(Beginning of Data in this exercise)

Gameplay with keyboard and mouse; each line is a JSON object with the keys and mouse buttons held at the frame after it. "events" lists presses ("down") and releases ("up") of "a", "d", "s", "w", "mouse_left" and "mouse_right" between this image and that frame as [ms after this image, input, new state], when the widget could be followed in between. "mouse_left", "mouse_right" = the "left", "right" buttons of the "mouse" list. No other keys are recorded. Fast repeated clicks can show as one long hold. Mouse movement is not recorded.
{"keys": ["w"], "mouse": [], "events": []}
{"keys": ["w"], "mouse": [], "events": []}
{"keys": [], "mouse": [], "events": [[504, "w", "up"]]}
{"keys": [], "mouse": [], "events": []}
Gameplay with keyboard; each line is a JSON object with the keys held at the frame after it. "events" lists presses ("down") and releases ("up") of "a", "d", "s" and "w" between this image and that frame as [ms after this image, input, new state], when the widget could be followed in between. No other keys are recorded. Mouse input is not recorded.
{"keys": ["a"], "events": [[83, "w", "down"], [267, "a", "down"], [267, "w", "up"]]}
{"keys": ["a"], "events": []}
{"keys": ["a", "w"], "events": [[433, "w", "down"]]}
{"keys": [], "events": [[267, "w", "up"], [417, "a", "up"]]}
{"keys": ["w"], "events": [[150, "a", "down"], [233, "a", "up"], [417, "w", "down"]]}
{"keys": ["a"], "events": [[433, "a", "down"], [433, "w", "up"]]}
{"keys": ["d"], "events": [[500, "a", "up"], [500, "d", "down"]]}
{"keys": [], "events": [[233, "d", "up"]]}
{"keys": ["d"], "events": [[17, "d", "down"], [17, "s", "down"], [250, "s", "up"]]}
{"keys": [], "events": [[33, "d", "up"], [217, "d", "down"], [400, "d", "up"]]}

(End of Data in this exercise)

Problem details
Print each entry above word for word, leaving none out.

Task response
Gameplay with keyboard and mouse; each line is a JSON object with the keys and mouse buttons held at the frame after it. "events" lists presses ("down") and releases ("up") of "a", "d", "s", "w", "mouse_left" and "mouse_right" between this image and that frame as [ms after this image, input, new state], when the widget could be followed in between. "mouse_left", "mouse_right" = the "left", "right" buttons of the "mouse" list. No other keys are recorded. Fast repeated clicks can show as one long hold. Mouse movement is not recorded.
{"keys": ["w"], "mouse": [], "events": []}
{"keys": ["w"], "mouse": [], "events": []}
{"keys": [], "mouse": [], "events": [[504, "w", "up"]]}
{"keys": [], "mouse": [], "events": []}
Gameplay with keyboard; each line is a JSON object with the keys held at the frame after it. "events" lists presses ("down") and releases ("up") of "a", "d", "s" and "w" between this image and that frame as [ms after this image, input, new state], when the widget could be followed in between. No other keys are recorded. Mouse input is not recorded.
{"keys": ["a"], "events": [[83, "w", "down"], [267, "a", "down"], [267, "w", "up"]]}
{"keys": ["a"], "events": []}
{"keys": ["a", "w"], "events": [[433, "w", "down"]]}
{"keys": [], "events": [[267, "w", "up"], [417, "a", "up"]]}
{"keys": ["w"], "events": [[150, "a", "down"], [233, "a", "up"], [417, "w", "down"]]}
{"keys": ["a"], "events": [[433, "a", "down"], [433, "w", "up"]]}
{"keys": ["d"], "events": [[500, "a", "up"], [500, "d", "down"]]}
{"keys": [], "events": [[233, "d", "up"]]}
{"keys": ["d"], "events": [[17, "d", "down"], [17, "s", "down"], [250, "s", "up"]]}
{"keys": [], "events": [[33, "d", "up"], [217, "d", "down"], [400, "d", "up"]]}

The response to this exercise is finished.